Ella ciega y él de marido.

No puede.

—No sé si lo que vaya a decirte te servirá de algo, cariño —por fin el tono de voz de Iker Atoiz es próximo y amable—. Ibai me ha contado tu caso, y es muy duro. Más allá de la dificultad para ver y de la amenaza de la ceguera que te asola, has perdido aquello por lo que luchabas antes, día a día, y por lo que tal vez vivías. Así que Dios me libre de dar consejos. Ni siquiera soy el más adecuado pese a mi estado. Entendería tanto que no quisieras ir a los Paralímpicos como que quisieras ir. Ibai ni siquiera quiere que te convenza. Quiere que te hable de mi experiencia.

—La tuya fue estupenda. Te trajiste una medalla.
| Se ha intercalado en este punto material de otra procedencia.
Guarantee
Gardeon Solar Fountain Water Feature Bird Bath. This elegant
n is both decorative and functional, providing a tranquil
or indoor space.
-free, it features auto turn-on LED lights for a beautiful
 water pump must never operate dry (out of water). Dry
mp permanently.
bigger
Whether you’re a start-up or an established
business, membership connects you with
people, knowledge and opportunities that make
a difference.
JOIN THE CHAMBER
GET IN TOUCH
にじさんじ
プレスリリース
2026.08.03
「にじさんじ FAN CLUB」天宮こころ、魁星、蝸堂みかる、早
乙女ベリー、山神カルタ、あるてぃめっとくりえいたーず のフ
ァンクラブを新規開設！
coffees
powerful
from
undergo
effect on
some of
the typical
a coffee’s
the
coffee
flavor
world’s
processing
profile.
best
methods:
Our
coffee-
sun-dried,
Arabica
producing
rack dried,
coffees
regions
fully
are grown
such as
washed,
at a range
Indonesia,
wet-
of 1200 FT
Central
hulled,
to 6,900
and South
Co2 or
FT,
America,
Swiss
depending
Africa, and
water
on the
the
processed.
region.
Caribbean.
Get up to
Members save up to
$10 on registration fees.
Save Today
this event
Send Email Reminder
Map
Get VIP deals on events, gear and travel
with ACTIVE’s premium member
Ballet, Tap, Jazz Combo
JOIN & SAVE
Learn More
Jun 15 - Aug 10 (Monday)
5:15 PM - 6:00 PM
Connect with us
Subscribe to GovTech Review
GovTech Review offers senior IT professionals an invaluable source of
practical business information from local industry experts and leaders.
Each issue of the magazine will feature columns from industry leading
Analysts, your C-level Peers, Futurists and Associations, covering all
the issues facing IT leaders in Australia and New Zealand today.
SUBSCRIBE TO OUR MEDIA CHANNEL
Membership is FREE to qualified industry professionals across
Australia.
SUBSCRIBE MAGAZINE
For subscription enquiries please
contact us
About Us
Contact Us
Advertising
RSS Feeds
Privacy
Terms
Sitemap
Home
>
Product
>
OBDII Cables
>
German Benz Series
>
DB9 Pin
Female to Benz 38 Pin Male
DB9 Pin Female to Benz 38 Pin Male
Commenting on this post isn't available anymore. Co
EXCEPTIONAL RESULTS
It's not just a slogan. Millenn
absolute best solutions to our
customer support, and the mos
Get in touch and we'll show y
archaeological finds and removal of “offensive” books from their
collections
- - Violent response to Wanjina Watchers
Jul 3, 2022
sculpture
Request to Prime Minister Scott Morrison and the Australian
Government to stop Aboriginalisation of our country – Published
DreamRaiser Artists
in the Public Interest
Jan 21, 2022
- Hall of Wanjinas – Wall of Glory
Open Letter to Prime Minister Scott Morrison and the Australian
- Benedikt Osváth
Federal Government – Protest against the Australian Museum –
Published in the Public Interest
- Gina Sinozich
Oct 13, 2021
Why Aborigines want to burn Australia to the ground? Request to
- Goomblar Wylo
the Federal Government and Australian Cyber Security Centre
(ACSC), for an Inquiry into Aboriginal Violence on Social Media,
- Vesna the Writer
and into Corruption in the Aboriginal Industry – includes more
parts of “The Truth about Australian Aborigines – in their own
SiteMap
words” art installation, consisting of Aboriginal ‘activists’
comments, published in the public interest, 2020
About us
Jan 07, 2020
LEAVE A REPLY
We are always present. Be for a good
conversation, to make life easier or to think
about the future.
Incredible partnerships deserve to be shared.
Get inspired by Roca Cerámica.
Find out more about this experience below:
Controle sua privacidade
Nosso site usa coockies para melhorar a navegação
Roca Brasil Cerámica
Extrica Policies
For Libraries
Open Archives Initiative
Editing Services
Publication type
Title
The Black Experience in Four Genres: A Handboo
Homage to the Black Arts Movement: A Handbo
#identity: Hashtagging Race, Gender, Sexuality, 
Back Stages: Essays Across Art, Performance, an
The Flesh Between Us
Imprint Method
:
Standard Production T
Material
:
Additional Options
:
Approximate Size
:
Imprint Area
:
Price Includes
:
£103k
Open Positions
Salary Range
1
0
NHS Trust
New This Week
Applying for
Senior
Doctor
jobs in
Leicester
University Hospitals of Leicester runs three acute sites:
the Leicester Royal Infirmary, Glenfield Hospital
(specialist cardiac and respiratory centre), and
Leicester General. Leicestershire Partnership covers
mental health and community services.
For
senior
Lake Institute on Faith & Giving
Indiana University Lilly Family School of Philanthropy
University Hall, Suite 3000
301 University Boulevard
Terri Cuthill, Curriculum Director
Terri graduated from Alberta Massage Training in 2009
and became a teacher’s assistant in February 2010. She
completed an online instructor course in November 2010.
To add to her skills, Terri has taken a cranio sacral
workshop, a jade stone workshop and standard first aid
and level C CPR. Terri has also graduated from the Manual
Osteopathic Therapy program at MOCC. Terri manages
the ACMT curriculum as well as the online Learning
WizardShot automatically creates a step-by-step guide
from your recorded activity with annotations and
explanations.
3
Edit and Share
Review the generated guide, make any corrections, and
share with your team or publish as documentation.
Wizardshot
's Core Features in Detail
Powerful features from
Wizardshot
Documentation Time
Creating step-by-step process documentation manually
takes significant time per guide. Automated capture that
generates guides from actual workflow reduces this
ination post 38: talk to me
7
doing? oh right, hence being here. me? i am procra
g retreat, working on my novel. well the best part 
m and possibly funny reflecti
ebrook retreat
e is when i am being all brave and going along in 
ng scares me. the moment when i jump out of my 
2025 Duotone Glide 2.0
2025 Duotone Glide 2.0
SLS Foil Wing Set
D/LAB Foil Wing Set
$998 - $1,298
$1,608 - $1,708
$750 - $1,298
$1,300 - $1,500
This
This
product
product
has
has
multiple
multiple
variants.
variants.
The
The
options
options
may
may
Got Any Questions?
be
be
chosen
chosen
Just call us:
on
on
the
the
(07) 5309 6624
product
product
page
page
—¿Crees que eso fue lo más importante?

—Sí.

—¿Por qué?

—Está ahí, en esa vitrina. Es real. Puedes tocarla todos los días. No vale lo mismo que una vida, pero casi.

—¿Darías tu mano izquierda por una medalla? Hablo en sentido metafórico, claro.

—Lo daría todo, sí.

—Pues ve y lucha por ella.

—En cuatro meses debería engordar, entrenar, recuperar fondo, prepararme a tope, renunciar a los exámenes de selectividad y perder un año de mis estudios. Un año que, dependiendo de cómo evolucionen mis ojos, puede ser fundamental. No se trata de ir y luchar. Se trata de montar una película muy grande en muy poco tiempo y si sale mal…

—Si sale mal, sale mal.

—¿Así de fácil?

—Tienes miedo a perder.

—¿Y quién no?

—Yo perdí una final, la de los 10000.Y quedé tercero en otra, la de los 5000. Pero, aunque ni siquiera me hubiera clasificado para esas finales, hubiera valido la pena. Ha sido la experiencia de mi vida. Y la lástima es que no pudiera repetirla cuatro años después. No puedes imaginarte lo que es estar ahí. ¿Sabes cuántas veces tocamos el cielo con las manos en una vida? Te lo diré: no muchas. El primer beso, el primer orgasmo, el momento en que te ponen un hijo en los brazos… Yo toqué el cielo aquel día, en el podio. Y como soy ciego, me imaginé el estadio a rebosar, me hice mi gran película, como tú has dicho. Fue inmenso. Por tus marcas antes de que lo dejaras, creo que tú podrías subir a ese podio y tal vez ganar —la expresión de Iker Atoiz se llenó de luz—. ¿Te imaginas escuchar el himno ahí arriba?

—¿Y si no hay himno ni hay nada?

—Nunca lo sabrás si no aceptas la oportunidad que el destino te ha dado.

—Mi oportunidad eran los Juegos Olímpicos —a Edurne se le pone su habitual nudo en la garganta, el mismo que le impide llorar pero también le deja con dificultad para hablar—. Yo tenía que estar ahora preparándome para ellos. Nunca hubiera ganado una medalla, lo sé. Pero quería ir. Después de más de un año en blanco todo esto es…

—¿Te asusta descubrir que aún en tu fatalidad no eres la mejor? ¿Es eso lo que te preocupa realmente? ¿Crees que la vida está en deuda contigo?

Se hace el silencio.

La esposa de Iker Atoiz le coge de la mano.

—Ya le habéis dicho lo que teníais que decirle —les apacigua con su voz—. Ahora dejadla en paz y que tome su decisión.

—¿Qué haría usted, señora? —le pregunta Edurne.

—Fiarme de mi instinto, siempre —es rápida en la respuesta—. Es lo único que de verdad tenemos para avanzar día a día.